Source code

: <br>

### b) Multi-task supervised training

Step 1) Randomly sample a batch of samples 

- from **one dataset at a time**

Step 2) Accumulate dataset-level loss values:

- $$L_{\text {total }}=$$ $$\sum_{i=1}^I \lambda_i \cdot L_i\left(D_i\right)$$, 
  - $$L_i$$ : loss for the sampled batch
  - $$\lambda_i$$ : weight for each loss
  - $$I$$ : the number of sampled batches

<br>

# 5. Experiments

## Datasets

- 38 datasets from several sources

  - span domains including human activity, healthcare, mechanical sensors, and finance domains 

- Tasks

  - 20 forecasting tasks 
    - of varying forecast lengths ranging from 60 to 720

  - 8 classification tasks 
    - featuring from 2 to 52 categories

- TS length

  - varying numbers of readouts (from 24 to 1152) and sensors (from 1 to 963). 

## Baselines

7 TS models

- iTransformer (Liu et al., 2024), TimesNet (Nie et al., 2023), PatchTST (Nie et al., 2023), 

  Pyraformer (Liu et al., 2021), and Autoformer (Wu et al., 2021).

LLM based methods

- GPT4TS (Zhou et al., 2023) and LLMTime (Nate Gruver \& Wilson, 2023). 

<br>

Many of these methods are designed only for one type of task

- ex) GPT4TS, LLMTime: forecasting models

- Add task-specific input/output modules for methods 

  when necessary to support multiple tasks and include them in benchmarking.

= = = = = = =

To-do item
In the listing above, how many lines include the string "Step"? Say only the number.

Exercise answer
2